As this body of films grows, Wiseman seems to employ a shorthand in referencing things we’ve seen before, as if to say, he knows he’s developing a broad panorama full of linkages. I’ve already been bringing this sort of stuff up, but I just want to note here that it’s a pretty common practice in his films, that things are showing up which are very close to moments in other films. Here’s the strangest Racetrack one, and a chance to impress your friends with serious Wiseman trivia. Here it is: what song appears in more than one Wiseman film? No, not two different Paul Simon songs - we did that one already. What’s an exact song that you hear in two different films? And remember, except for that Otis Redding at the start of High School, he’s not choosing any music, so it has to be the rarest of coincidence for the same song to be on two different radios in two different movies.

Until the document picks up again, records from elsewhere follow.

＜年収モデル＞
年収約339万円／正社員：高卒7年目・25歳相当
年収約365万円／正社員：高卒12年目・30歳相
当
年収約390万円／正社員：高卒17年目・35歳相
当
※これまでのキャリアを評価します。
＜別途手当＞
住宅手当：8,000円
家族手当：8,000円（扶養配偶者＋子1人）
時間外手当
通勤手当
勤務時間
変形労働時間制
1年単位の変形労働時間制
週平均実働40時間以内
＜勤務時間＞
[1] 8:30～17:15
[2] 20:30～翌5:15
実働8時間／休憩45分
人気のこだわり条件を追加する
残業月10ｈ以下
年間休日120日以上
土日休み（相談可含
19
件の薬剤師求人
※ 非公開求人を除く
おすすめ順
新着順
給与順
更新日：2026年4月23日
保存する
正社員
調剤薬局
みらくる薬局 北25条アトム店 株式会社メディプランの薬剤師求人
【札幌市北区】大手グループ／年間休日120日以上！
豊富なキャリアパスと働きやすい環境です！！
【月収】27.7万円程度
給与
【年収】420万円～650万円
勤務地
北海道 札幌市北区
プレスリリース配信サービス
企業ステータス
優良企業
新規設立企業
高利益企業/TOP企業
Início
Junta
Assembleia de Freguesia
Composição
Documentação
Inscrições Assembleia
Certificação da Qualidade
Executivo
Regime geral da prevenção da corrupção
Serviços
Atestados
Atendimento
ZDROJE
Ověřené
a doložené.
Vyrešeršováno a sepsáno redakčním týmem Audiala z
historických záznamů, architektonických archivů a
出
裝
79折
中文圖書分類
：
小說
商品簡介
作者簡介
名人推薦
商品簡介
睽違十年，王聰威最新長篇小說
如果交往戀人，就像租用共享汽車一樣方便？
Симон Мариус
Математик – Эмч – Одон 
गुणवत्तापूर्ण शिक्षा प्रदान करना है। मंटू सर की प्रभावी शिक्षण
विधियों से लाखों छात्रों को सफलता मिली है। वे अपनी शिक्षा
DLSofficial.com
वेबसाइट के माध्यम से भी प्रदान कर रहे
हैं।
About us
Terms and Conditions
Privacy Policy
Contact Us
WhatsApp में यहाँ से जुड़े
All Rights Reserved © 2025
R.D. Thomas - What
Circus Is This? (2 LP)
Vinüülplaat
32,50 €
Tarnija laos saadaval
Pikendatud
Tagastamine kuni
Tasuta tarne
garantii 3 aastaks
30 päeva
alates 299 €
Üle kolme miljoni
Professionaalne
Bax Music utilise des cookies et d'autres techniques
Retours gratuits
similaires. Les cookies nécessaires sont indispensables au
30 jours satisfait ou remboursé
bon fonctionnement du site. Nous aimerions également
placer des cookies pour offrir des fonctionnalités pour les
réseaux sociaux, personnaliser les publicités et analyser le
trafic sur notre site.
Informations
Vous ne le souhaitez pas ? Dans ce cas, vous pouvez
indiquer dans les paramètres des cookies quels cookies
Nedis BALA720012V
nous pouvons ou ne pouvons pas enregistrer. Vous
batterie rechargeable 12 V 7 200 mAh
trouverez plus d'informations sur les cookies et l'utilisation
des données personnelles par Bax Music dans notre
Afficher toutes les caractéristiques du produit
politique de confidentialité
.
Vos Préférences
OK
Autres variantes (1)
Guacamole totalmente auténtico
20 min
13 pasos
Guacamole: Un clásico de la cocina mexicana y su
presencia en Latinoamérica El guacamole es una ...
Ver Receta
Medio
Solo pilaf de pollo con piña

So when that does happen, wouldn’t you say it’s more than just chance? It’s an association, a reminder, a reference. OK, the answer on this one is the song “Still” by Lionel Richie. In Racetrack, in our first visit to a horse barn, we see in close-up a radio, with the appropriate lyrics being sung "We played the games that people play”. As is Wiseman’s wont with songs, it plays for a pretty good while (instead of just snippets here and there) as we see horses settled into their stalls. I don’t think it’s all that popular a tune, but the same song was playing in Model where the models are being given a bunch of commands by a photographer - the “a little less smile” and the “a little more innocent, a little more sexual” sequence. It’s not that big a deal, but it’s that “didn’t I hear this before” which surfaces in lots of ways in these films. Just to continue with the Model connections, in the winner’s circle after the first race, when one of the photographers shouts the request “Turn the horse’s head around” we’ve certainly been there before. And outside of Roseland, among brief shots of city streets, of course we have to notice the male model photo for a cigarette ad. Those other worlds we’ve looked into still exist, and they bring associations back which make us feel like we’re watching that one big Wiseman movie.